Material provided:

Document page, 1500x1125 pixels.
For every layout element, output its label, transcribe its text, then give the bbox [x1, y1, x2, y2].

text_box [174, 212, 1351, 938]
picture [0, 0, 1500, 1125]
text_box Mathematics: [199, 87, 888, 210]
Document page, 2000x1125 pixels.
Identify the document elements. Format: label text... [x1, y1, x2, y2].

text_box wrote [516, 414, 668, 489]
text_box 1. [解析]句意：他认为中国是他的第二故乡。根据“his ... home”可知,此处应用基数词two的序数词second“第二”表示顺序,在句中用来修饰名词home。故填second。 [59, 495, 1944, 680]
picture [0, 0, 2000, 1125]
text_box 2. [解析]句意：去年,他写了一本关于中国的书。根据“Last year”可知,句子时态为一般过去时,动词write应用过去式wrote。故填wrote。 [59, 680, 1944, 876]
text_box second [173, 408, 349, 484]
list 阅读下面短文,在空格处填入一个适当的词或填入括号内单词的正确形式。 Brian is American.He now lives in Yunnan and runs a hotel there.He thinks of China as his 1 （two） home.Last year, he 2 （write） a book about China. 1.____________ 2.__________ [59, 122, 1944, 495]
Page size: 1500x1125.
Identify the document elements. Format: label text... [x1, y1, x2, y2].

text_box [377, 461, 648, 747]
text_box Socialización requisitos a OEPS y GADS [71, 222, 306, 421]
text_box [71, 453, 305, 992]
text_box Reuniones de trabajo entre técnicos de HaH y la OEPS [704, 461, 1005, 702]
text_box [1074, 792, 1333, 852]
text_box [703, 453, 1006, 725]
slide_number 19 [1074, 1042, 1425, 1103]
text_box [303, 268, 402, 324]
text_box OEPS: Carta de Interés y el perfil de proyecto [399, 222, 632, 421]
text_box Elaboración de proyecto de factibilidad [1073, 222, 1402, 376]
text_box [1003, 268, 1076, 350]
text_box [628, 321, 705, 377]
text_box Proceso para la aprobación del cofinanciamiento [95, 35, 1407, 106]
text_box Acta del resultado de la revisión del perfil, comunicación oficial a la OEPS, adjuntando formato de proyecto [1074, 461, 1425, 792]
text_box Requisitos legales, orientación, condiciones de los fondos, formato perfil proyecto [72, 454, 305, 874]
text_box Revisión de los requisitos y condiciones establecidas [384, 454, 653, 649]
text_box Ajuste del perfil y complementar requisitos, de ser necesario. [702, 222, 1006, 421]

Your objective: Give again, word for word, every line of the listing above from the one with "Document page, 2000x1125 pixels." to the one with "Page size: 1500x1125.", both inclusive, and nothing beyond them.

Response area:
Document page, 2000x1125 pixels.
Identify the document elements. Format: label text... [x1, y1, x2, y2].

text_box wrote [516, 414, 668, 489]
text_box 1. [解析]句意：他认为中国是他的第二故乡。根据“his ... home”可知,此处应用基数词two的序数词second“第二”表示顺序,在句中用来修饰名词home。故填second。 [59, 495, 1944, 680]
picture [0, 0, 2000, 1125]
text_box 2. [解析]句意：去年,他写了一本关于中国的书。根据“Last year”可知,句子时态为一般过去时,动词write应用过去式wrote。故填wrote。 [59, 680, 1944, 876]
text_box second [173, 408, 349, 484]
list 阅读下面短文,在空格处填入一个适当的词或填入括号内单词的正确形式。 Brian is American.He now lives in Yunnan and runs a hotel there.He thinks of China as his 1 （two） home.Last year, he 2 （write） a book about China. 1.____________ 2.__________ [59, 122, 1944, 495]
Page size: 1500x1125.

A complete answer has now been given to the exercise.